Tugas Kerja:
Tolong tuliskan kembali bagian teks tentang Jokowi di bawah ini tanpa perubahan, mulai dari "Ada yang menarik" sampai dengan "mereka menjadi misteri.".

Teks Tersedia:
+===+

Siapa Jokowi, sikap politiknya dan apa makna kemunculan Kahiyang Ayu dan Gibran bagi Jokowi? Penulis jadi teringat pertemuan di Solo dengan Jokowi dan bincang-bincang dengannya tahun 2010 terkait keberhasilan mengubah Solo. Rupanya Jokowi memiliki konsep menjadikan Solo agar memiliki ‘karakter' sebagai pusat kebudayaan Jawa yang meredup dan kalah pamor dari Jogja. Terkait dengan kemunculan Kahiyang Ayu dan sedikit Gibran, sebenarnya mereka adalah gambaran dari ‘kedalaman' Jokowi dan Iriana tentu. Lewat Kahiyang Ayu dan Gibran, mari kita sedikit mengulas Jokowi yang sesungguhnya menyerupai Vladimir Putin, dengan bumbu latar belakang pilpres, dengan hati gembira ria.
Kini, Kahiyang Ayu dan Gibran sesekali diliput oleh media - namun tak mau diwawancarai. Mereka tampil nyaris tanpa kontroversi. Pun mereka tampil apa adanya. Kenapa tak mau diwawancarai media? Itu strategi politik keluarga Jokowi sejak menjadi Walikota Solo, Gubernur DKI, dan kini Presiden RI.
Ada yang menarik saat kampanye pilpres yakni terkait upaya mendongkrak popularitas Jokowi yang menurun dan kenaikan popularitas Prabowo yang tak bisa dihentikan. Sedikit digambarkan strategi lingkaran dalam Tim Kampanye beradu pendapat terkait strategi menaikkan popularitas Jokowi: salah satunya menggunakan anak-istri Jokowi sebagai daya tarik termasuk Kahiyang dan Gibran.
Dalam kampanye pilpres yang ketat antara Prabowo dan Jokowi, dalam Tim Pemenangan Jokowi-JK pernah timbul niat ‘menampilkan' Kahiyang Ayu untuk mendongkrak popularitas Jokowi yang menurun. Ada usulan mengekspos Kahiyang. Namun Ki Sabdopanditoratu menolak. Alasan Ki Sabdopanditoratu adalah ‘menyimpan Kahiyang dan Gibran' adalah ‘menampilkan Kahiyang dan Gibran dalam hati dan jiwa publik'. Artinya, dengan tidak diekspose maka mereka menjadi misteri.

+===+

[Butir dataset]

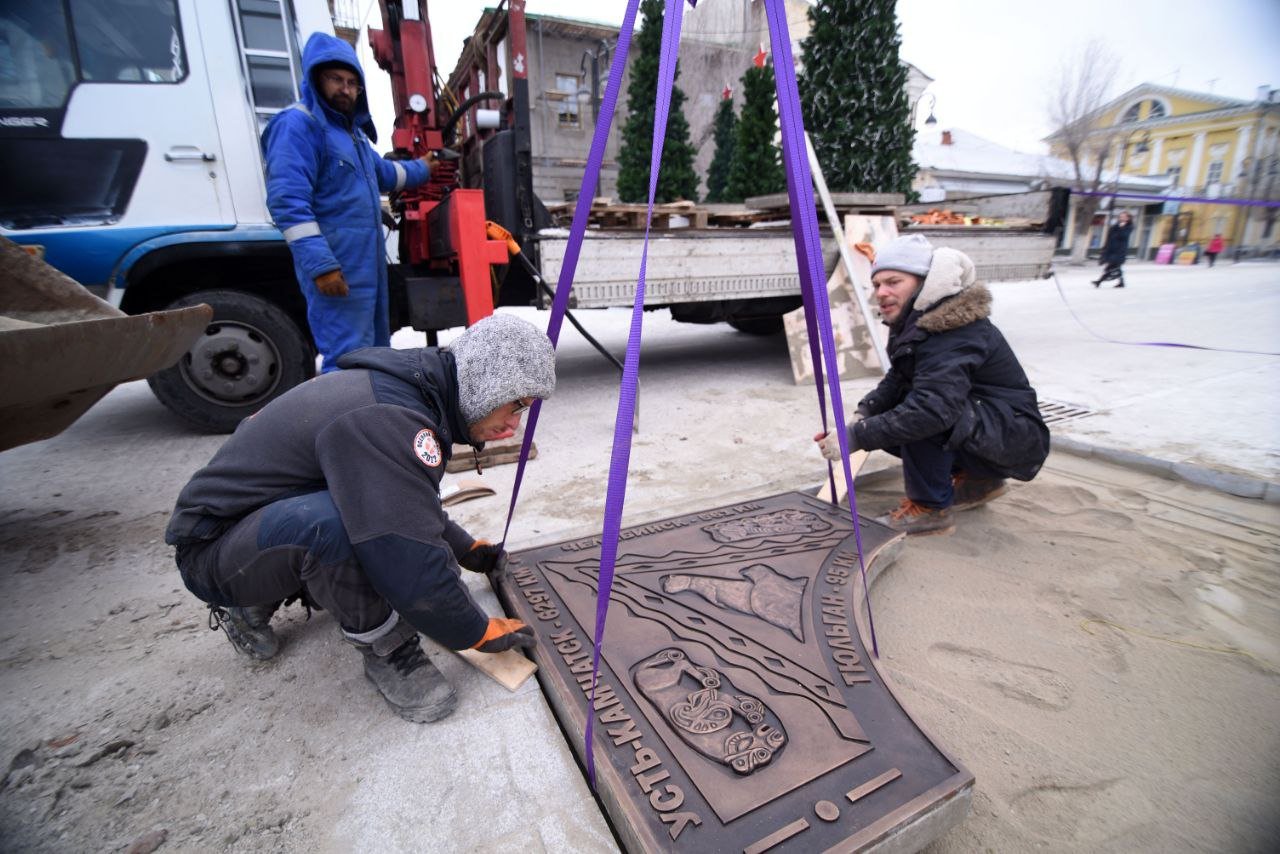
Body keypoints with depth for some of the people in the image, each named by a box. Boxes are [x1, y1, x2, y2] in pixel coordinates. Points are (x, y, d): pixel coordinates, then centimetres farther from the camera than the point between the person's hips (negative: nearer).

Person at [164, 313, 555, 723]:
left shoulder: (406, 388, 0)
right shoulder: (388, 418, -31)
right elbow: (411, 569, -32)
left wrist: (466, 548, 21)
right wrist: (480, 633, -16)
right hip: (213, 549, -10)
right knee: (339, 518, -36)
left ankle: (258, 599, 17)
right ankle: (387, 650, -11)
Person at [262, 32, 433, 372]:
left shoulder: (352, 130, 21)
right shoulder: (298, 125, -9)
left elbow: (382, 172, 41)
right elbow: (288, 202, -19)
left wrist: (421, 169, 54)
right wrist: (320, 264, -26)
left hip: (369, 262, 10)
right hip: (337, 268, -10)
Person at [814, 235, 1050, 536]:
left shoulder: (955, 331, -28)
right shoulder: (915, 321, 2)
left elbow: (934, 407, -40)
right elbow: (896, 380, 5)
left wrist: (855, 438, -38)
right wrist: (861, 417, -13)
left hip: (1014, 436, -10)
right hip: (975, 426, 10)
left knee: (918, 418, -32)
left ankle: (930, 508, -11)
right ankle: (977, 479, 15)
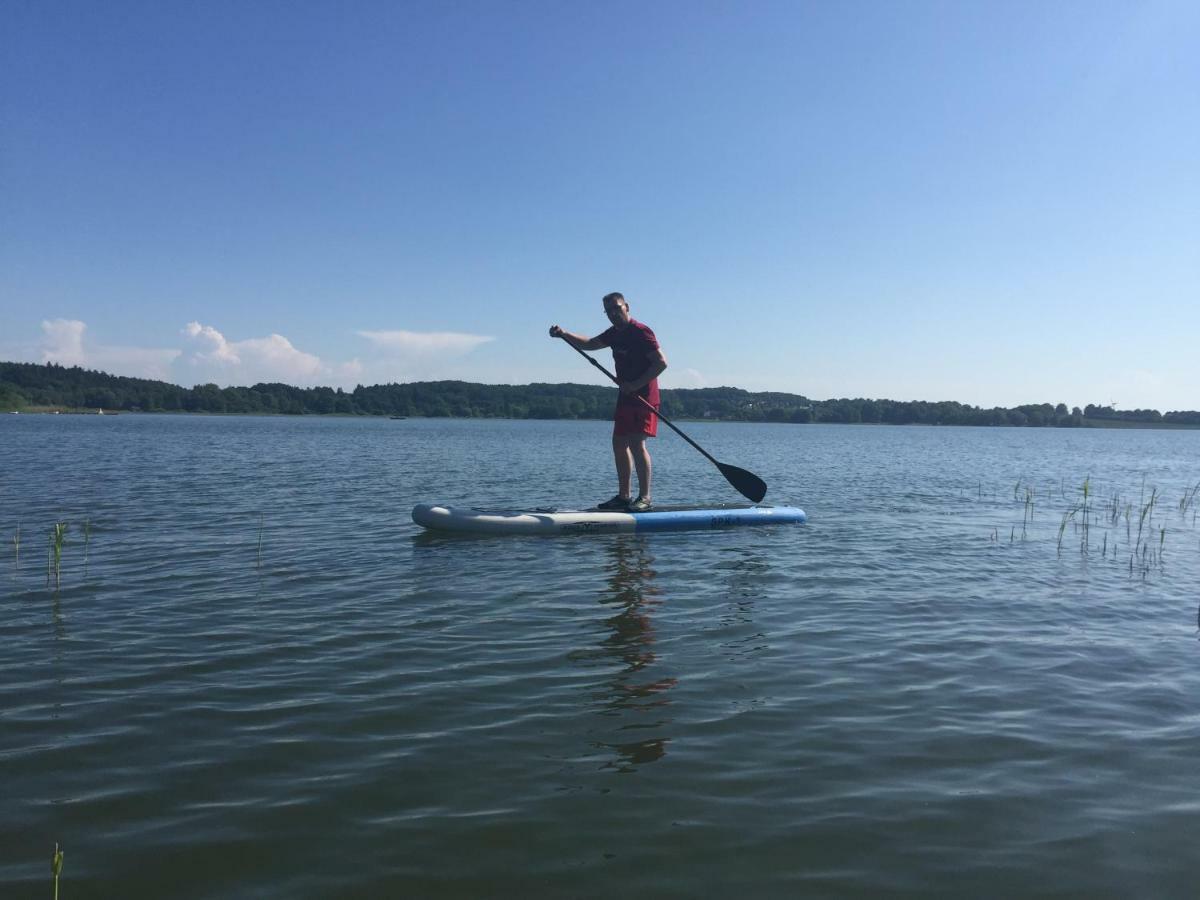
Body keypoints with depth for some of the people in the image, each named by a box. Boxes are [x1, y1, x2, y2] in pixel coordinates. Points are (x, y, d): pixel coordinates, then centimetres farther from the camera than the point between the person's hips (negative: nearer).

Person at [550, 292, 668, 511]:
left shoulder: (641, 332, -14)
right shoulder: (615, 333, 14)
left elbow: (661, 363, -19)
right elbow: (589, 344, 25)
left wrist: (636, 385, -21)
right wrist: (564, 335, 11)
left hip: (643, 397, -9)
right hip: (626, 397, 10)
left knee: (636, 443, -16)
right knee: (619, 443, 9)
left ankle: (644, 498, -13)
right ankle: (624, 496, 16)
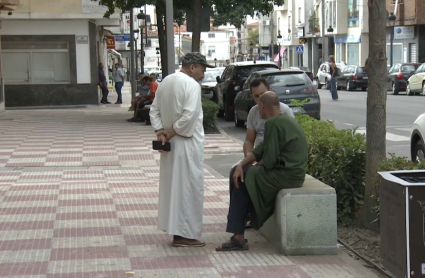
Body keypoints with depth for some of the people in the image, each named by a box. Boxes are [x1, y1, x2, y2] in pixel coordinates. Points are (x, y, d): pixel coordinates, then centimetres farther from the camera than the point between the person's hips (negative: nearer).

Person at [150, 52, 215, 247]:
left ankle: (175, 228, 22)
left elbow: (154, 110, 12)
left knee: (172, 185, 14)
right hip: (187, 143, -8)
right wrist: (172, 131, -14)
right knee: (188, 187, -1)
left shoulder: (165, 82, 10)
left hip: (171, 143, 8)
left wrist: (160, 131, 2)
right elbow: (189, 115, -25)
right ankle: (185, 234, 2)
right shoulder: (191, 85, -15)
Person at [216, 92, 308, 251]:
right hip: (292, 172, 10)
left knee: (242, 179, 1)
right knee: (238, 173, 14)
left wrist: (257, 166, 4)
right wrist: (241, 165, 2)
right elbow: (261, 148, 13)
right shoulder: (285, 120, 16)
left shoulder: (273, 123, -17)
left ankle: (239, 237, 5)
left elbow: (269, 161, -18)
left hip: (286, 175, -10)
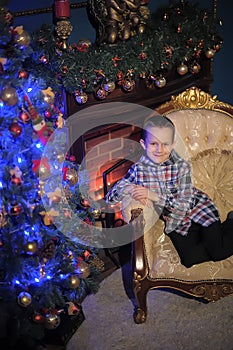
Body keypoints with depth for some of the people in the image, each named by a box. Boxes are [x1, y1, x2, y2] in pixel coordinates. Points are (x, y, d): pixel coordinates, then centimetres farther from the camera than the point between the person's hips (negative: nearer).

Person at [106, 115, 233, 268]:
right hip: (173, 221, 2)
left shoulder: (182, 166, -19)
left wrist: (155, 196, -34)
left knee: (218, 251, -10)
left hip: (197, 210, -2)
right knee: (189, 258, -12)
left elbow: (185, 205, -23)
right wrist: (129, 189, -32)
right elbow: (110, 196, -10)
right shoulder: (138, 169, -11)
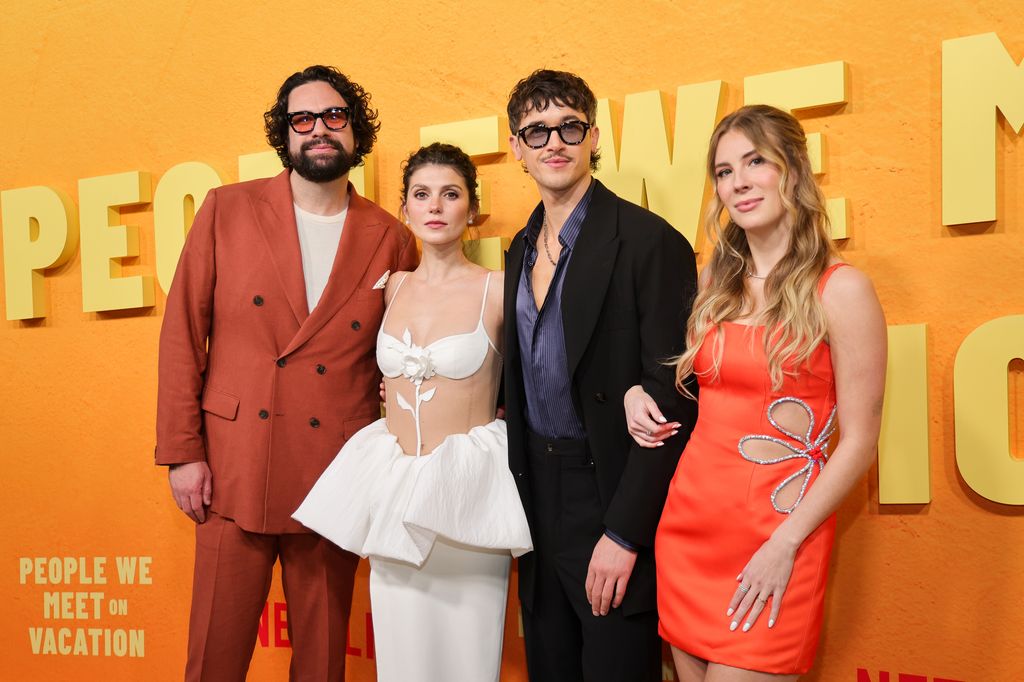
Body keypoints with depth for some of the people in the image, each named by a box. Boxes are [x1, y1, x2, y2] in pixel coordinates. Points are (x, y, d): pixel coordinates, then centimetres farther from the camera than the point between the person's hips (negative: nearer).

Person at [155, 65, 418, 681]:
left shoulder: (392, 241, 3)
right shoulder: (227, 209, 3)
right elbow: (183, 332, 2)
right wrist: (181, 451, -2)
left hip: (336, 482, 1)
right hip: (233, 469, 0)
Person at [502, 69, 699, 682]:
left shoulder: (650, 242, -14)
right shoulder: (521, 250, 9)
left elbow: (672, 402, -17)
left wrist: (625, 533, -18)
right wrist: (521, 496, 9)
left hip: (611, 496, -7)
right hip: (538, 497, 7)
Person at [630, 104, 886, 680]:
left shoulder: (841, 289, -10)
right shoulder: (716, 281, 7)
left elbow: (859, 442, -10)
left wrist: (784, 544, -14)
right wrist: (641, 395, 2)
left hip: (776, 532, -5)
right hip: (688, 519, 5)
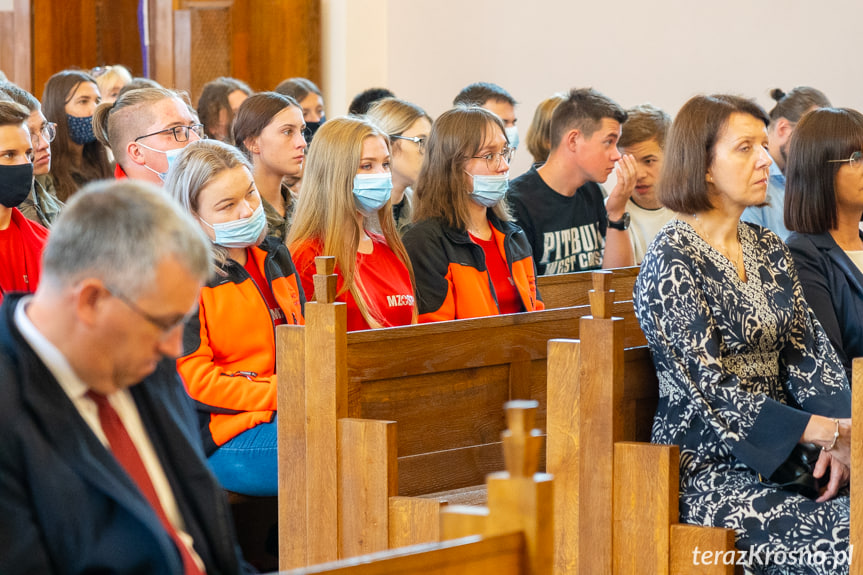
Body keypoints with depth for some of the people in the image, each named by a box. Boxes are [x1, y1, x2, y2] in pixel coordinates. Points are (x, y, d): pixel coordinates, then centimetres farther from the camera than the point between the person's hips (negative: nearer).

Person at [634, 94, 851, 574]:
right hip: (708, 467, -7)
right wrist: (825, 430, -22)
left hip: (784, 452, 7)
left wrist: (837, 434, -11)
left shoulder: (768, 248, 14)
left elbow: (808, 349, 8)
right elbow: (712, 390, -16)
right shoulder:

+===+

Jawaban:
Ada yang menarik saat kampanye pilpres yakni terkait upaya mendongkrak popularitas Jokowi yang menurun dan kenaikan popularitas Prabowo yang tak bisa dihentikan. Sedikit digambarkan strategi lingkaran dalam Tim Kampanye beradu pendapat terkait strategi menaikkan popularitas Jokowi: salah satunya menggunakan anak-istri Jokowi sebagai daya tarik termasuk Kahiyang dan Gibran.
Dalam kampanye pilpres yang ketat antara Prabowo dan Jokowi, dalam Tim Pemenangan Jokowi-JK pernah timbul niat ‘menampilkan' Kahiyang Ayu untuk mendongkrak popularitas Jokowi yang menurun. Ada usulan mengekspos Kahiyang. Namun Ki Sabdopanditoratu menolak. Alasan Ki Sabdopanditoratu adalah ‘menyimpan Kahiyang dan Gibran' adalah ‘menampilkan Kahiyang dan Gibran dalam hati dan jiwa publik'. Artinya, dengan tidak diekspose maka mereka menjadi misteri.